President Brown was watching Nick’s face closely, but giving none of her thoughts away.
“And there is another remote possibility,” Nick said. “With the knowledge of Mars’s future that Reverend brought, and a clever industrious people like the Dinosauroids, and thousands of years to develop technology, it is possible that the Dinosauroids found a way to survive what happened to Mars.”
“By going underground?” President Brown suggested.
“Possibly, but more likely by leaving Mars,” Nick said.

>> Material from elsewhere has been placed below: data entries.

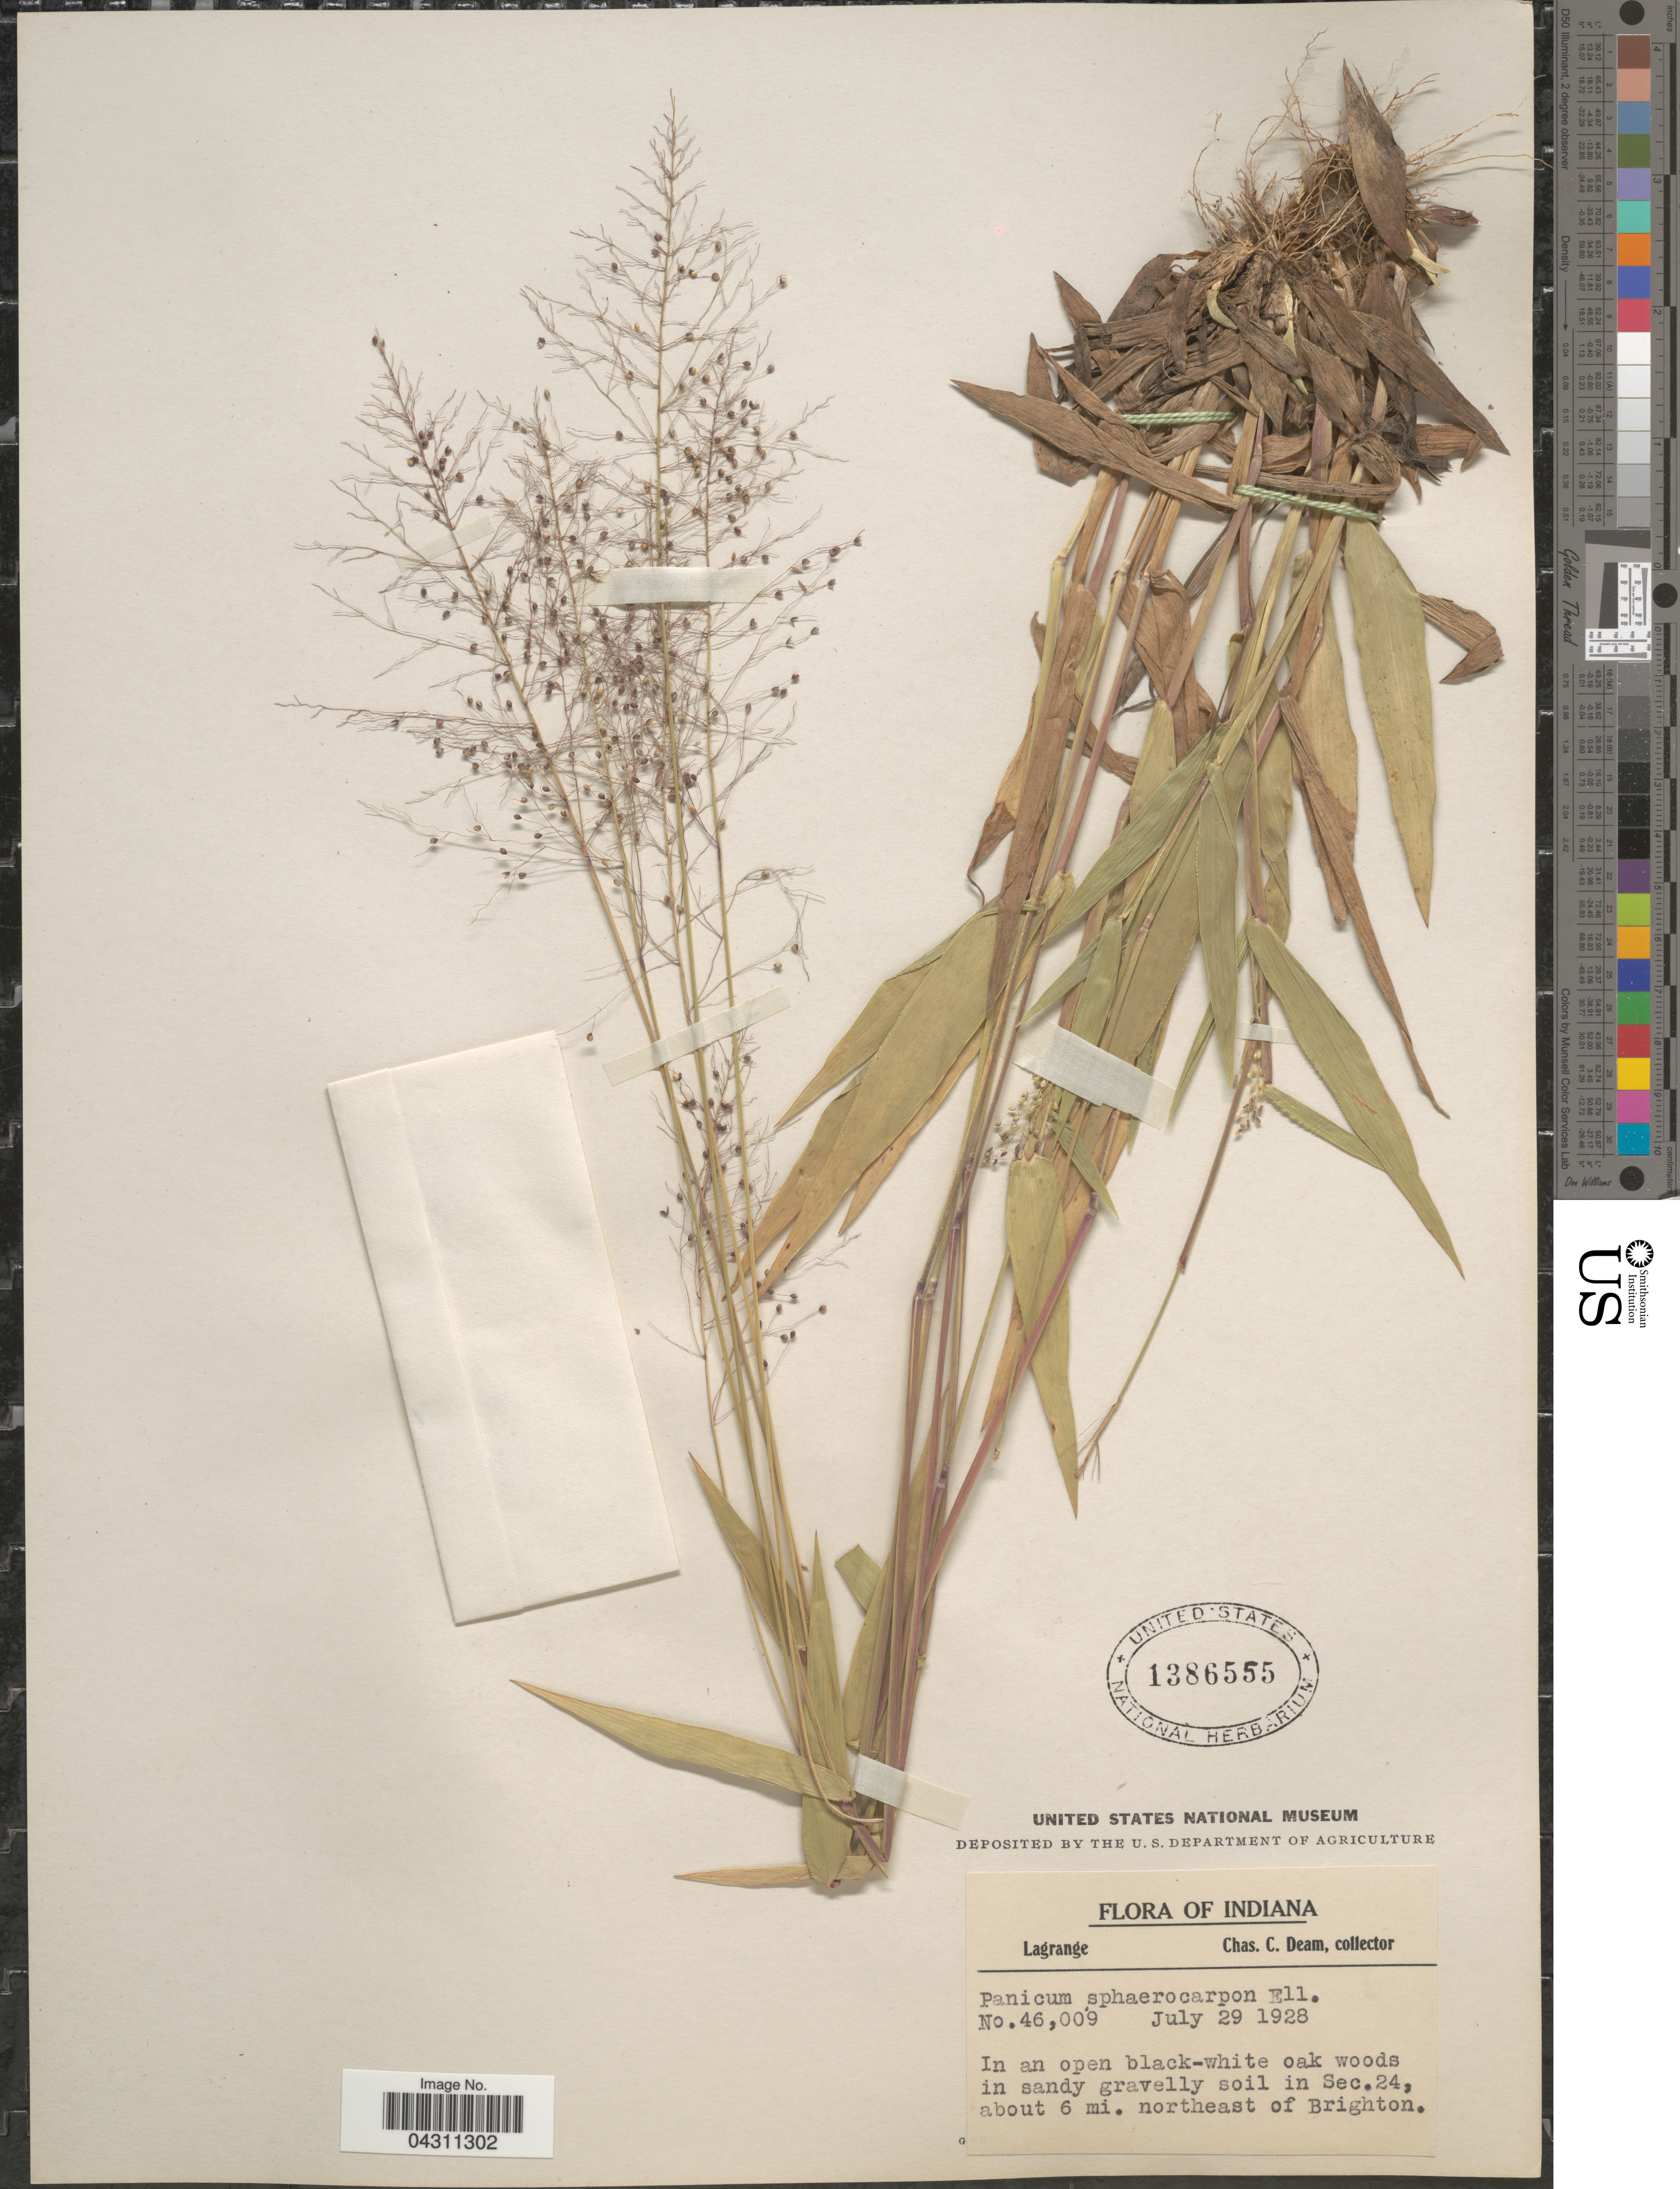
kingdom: Plantae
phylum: Tracheophyta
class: Liliopsida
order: Poales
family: Poaceae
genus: Dichanthelium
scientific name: Dichanthelium sphaerocarpon var. sphaerocarpon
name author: (Elliott) Gould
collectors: C. C. Deam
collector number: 46009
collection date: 1928-07-29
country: United States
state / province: Indiana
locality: Lagrange. In Sec.24, about 6 mi. northeast of Brighton.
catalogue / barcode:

“How? To go where?” President Brown asked.
“The only way to know is to go there and look around,” Nick said. He dug into his bag again to pull out a thick bound document, and handed it to President Brown.
“You’re proposing a mission to Mars?” President Brown said, looking at the cover. “A mission to Mars is proposed every few years, and presidents reach the same conclusion every time. Such a mission is technologically premature. Not to mention the cost of such a mission.”
“The biggest hurdle has been the weight/fuel problem,” Nick said. “Boosting ships into orbit is expensive, and a Mars mission means sending up the Mars Command Module, the lander, the Mars Habitat, and enough food and oxygen to keep a crew alive for the three years a mission would take. Then there’s the fuel to send the ships to Mars, the fuel for the descent and ascent phases, and enough fuel to get everyone home. Costs have been prohibitive, especially with the disaster relief needed because of the time quilting, so we’ve been waiting for advanced technologies to reduce the weight of the ships. If lifting mass were not a problem, we have the technology to go today. The good news is on page fifteen of my proposal. You can see that we may have solved the boost limitations. On page twenty, you can see that this solution drops the cost of the Mars mission by fifty percent.”
President Brown scanned the pages, her face reshaping into deep concern, and then relaxing. “I’ll consider it,” President Brown said, her tone telling Nick the meeting was over.